> Page excerpt
For further information, refer to the Consolidated Financial
Statements and notes thereto included in the Registrant Company's
Annual Report and Form 10-K for the year ended December 31, 1996.

Note 2 - Inventories

The components of inventory consist of the following:

                                          June 30,   December 31,
                                            1997         1996    
                                              (In thousands)

Raw materials                              $  692       $  503
Finished goods                              8,360        6,745

                                           $9,052       $7,248 
<PAGE>
            MANAGEMENT'S DISCUSSION AND ANALYSIS OF 
          FINANCIAL CONDITION AND RESULTS OF OPERATIONS

     The Company is a Pennsylvania corporation and was organized
in 1986.  The Company is a leading manufacturer and distributor
of underground systems and products for the conveyance and
containment of petroleum and alcohol based motor vehicle fuels
from underground storage tanks to aboveground fuel dispensers. 
The principal end users of the Company's products are service
stations, convenience stores and other retail sellers of
gasoline, gasohol and other motor vehicle fuels, government
bodies, utilities and other fleet vehicle operators.

Net Sales

     The Company's net sales for the quarter and six months ended
June 30, 1997, were $12.1 million and $20.3 million,
respectively, as compared to $9.9 million and $16.9 million for
the corresponding periods in 1996.  Net sales increased 22.5%
during the quarter and 20.3% for the first six months of 1997 as
compared to the same periods in the previous fiscal year.  The
increases for both the quarter and six months were primarily
attributable to sales from American Containment, Inc., as well as
additional sales of underground flexible piping systems in the
United States.

> Data listing
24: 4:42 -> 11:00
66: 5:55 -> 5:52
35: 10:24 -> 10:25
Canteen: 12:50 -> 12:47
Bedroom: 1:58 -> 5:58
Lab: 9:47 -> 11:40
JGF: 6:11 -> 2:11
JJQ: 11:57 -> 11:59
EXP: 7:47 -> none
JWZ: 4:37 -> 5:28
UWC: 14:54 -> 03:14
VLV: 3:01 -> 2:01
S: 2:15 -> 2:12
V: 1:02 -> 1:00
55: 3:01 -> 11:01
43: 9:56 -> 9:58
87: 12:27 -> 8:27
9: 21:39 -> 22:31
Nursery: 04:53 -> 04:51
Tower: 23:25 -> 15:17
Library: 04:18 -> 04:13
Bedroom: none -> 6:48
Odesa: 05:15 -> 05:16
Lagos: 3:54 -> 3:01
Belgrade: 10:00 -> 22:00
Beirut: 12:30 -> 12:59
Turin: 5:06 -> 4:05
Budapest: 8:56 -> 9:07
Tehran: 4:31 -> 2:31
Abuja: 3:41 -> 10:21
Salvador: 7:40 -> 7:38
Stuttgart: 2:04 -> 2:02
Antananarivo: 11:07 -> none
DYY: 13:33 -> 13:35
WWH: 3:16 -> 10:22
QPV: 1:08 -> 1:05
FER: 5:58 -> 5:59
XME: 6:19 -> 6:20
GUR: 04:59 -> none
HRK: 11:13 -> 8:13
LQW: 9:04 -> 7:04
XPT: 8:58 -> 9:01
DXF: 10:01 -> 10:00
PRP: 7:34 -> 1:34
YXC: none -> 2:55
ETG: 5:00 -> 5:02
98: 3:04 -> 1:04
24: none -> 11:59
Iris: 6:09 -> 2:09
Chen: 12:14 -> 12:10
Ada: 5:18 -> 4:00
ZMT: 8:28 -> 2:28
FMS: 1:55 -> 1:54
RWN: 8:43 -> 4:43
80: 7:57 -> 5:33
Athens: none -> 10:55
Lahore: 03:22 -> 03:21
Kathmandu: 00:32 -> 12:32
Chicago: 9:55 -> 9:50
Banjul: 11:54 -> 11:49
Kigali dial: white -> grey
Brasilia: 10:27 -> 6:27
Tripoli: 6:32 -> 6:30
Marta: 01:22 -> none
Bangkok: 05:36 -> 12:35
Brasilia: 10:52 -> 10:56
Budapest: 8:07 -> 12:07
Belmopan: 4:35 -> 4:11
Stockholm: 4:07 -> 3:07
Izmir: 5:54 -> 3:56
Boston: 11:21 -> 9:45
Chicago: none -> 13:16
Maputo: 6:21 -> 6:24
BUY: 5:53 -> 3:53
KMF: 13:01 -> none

> Problem requirements
Rewrite the stretch from "The Company's net" through "United States." in the financial report excerpt, replacing "primarily" with "chiefly".

> Reply
The Company's net sales for the quarter and six months ended
June 30, 1997, were $12.1 million and $20.3 million,
respectively, as compared to $9.9 million and $16.9 million for
the corresponding periods in 1996.  Net sales increased 22.5%
during the quarter and 20.3% for the first six months of 1997 as
compared to the same periods in the previous fiscal year.  The
increases for both the quarter and six months were chiefly
attributable to sales from American Containment, Inc., as well as
additional sales of underground flexible piping systems in the
United States.